Just as synchronicity brings meaningful events together, this book unites some very meaningful topics: coincidences, psychology, Jung, Taoism and the I Ching. Dr Bolen weaves these phenomena together in a highly readable format. If you've ever believed that there is more to coincidences than meets the eye, then reading this book is perhaps the next meaningful coincidence awaiting your life.

Quantum Physics Meets Eastern Philosophy

Quantum physics has defined a basic unit of matter that makes up all things, both organic and inorganic, which is pure energy.
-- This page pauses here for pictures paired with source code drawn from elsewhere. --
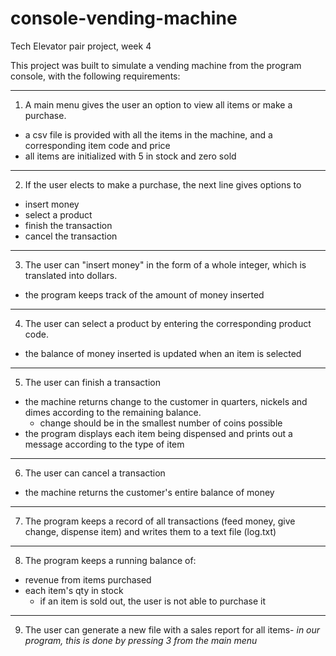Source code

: # console-vending-machine
Tech Elevator pair project, week 4

This project was built to simulate a vending machine from the program console, with the following requirements:

---
1. A main menu gives the user an option to view all items or make a purchase.
  - a csv file is provided with all the items in the machine, and a corresponding item code and price
  - all items are initialized with 5 in stock and zero sold

---
2. If the user elects to make a purchase, the next line gives options to 
  - insert money
  - select a product
  - finish the transaction
  - cancel the transaction
  
---  
3. The user can "insert money" in the form of a whole integer, which is translated into dollars.
  - the program keeps track of the amount of money inserted
 
---
4. The user can select a product by entering the corresponding product code.
  - the balance of money inserted is updated when an item is selected
  
---  
5. The user can finish a transaction
  - the machine returns change to the customer in quarters, nickels and dimes according to the remaining balance.
    - change should be in the smallest number of coins possible
  - the program displays each item being dispensed and prints out a message according to the type of item
  
---  
6. The user can cancel a transaction
  - the machine returns the customer's entire balance of money
  
---  
7. The program keeps a record of all transactions (feed money, give change, dispense item) and writes them to a text file (log.txt)

---
8. The program keeps a running balance of:
  - revenue from items purchased
  - each item's qty in stock
    - if an item is sold out, the user is not able to purchase it

---
9. The user can generate a new file with a sales report for all items- *in our program, this is done by pressing 3 from the main menu*
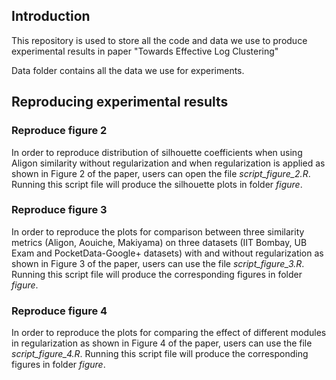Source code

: ## Introduction
This repository is used to store all the code and data we use to produce experimental results in paper "Towards Effective Log Clustering"

Data folder contains all the data we use for experiments.

## Reproducing experimental results
### Reproduce figure 2
In order to reproduce distribution of silhouette coefficients when using Aligon similarity without regularization and when regularization is applied as shown in Figure 2 of the paper, users can open the file *script_figure_2.R*. Running this script file will produce the silhouette plots in folder *figure*.

### Reproduce figure 3
In order to reproduce the plots for comparison between three similarity metrics (Aligon, Aouiche, Makiyama) on three datasets (IIT Bombay, UB Exam and PocketData-Google+ datasets) with and without regularization as shown in Figure 3 of the paper, users can use the file *script_figure_3.R*. Running this script file will produce the corresponding figures in folder *figure*.

### Reproduce figure 4
In order to reproduce the plots for comparing the effect of different modules in regularization as shown in Figure 4 of the paper, users can use the file *script_figure_4.R*. Running this script file will produce the corresponding figures in folder *figure*.
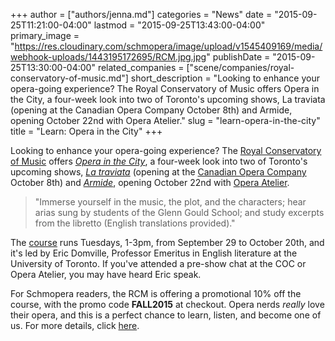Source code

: +++
author = ["authors/jenna.md"]
categories = "News"
date = "2015-09-25T11:21:00-04:00"
lastmod = "2015-09-25T13:43:00-04:00"
primary_image = "https://res.cloudinary.com/schmopera/image/upload/v1545409169/media/webhook-uploads/1443195172695/RCM.jpg.jpg"
publishDate = "2015-09-25T13:30:00-04:00"
related_companies = ["scene/companies/royal-conservatory-of-music.md"]
short_description = "Looking to enhance your opera-going experience? The Royal Conservatory of Music offers Opera in the City, a four-week look into two of Toronto&#039;s upcoming shows, La traviata (opening at the Canadian Opera Company October 8th) and Armide, opening October 22nd with Opera Atelier."
slug = "learn-opera-in-the-city"
title = "Learn: Opera in the City"
+++

Looking to enhance your opera-going experience? The [Royal Conservatory of Music](/scene/companies/royal-conservatory-of-music/) offers [*Opera in the City*](https://ca.apm.activecommunities.com/theroyalconservatory/Activity_Search/1514), a four-week look into two of Toronto's upcoming shows, [*La traviata*](http://www.coc.ca/PerformancesAndTickets/1516Season/LaTraviata.aspx) (opening at the [Canadian Opera Company](/scene/companies/canadian-opera-company/) October 8th) and [*Armide*](http://operaatelier.com/season/15-16-season/), opening October 22nd with [Opera Atelier](/scene/companies/opera-atelier/).

>"Immerse yourself in the music, the plot, and the characters; hear arias sung by students of the Glenn Gould School; and study excerpts from the libretto (English translations provided)."

The [course](https://ca.apm.activecommunities.com/theroyalconservatory/Activity_Search/1514) runs Tuesdays, 1-3pm, from September 29 to October 20th, and it's led by Eric Domville, Professor Emeritus in English literature at the University of Toronto. If you've attended a pre-show chat at the COC or Opera Atelier, you may have heard Eric speak.

For Schmopera readers, the RCM is offering a promotional 10% off the course, with the promo code **FALL2015** at checkout. Opera nerds *really* love their opera, and this is a perfect chance to learn, listen, and become one of us. For more details, click [here](https://ca.apm.activecommunities.com/theroyalconservatory/Activity_Search/1514).
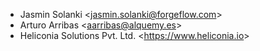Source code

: - Jasmin Solanki \<<jasmin.solanki@forgeflow.com>\>
- Arturo Arribas \<<aarribas@alquemy.es>\>
- Heliconia Solutions Pvt. Ltd. \<<https://www.heliconia.io>\>
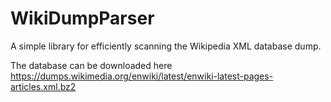 # WikiDumpParser

A simple library for efficiently scanning the Wikipedia XML database dump.

The database can be downloaded here https://dumps.wikimedia.org/enwiki/latest/enwiki-latest-pages-articles.xml.bz2
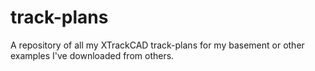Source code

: # track-plans
A repository of all my XTrackCAD track-plans for my basement or other examples I've downloaded from others.

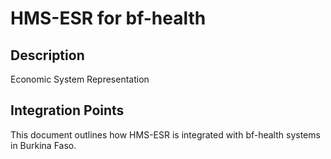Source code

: # HMS-ESR for bf-health

## Description

Economic System Representation

## Integration Points

This document outlines how HMS-ESR is integrated with bf-health systems in Burkina Faso.
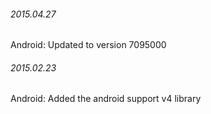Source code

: 

###### 2015.04.27

Android: Updated to version 7095000


###### 2015.02.23

Android: Added the android support v4 library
The same unit of energy that is a part of your body today may, only days before, have been a part of a bird flying over Beijing or an Ethiopian villager. This "new" knowledge from modern physics sounds very much like the Tao--in Eastern phillosophies, the "unifying principle in the universe to which everything in the world relates." The tao (lowercase) is the life path that is in harmony with the universe, the "path with heart." Jung believed that all people and all animate and inanimate objects are linked through a collective unconscious. Synchronicity, he said, was a connecting principle that manifests through "meaningful coincidences." Bolen proposes that synchronicity is the Tao of psychology; it relates the individual to the totality. She makes good use of anecdotes to explain Jung's layers of consciousness, the Jungian analytical tools of amplification and active imagination, and the difference between causality and synchronicity. Bolen has a gift for making clear Jungian concepts that seem obtuse or hazy in the hands of other writers.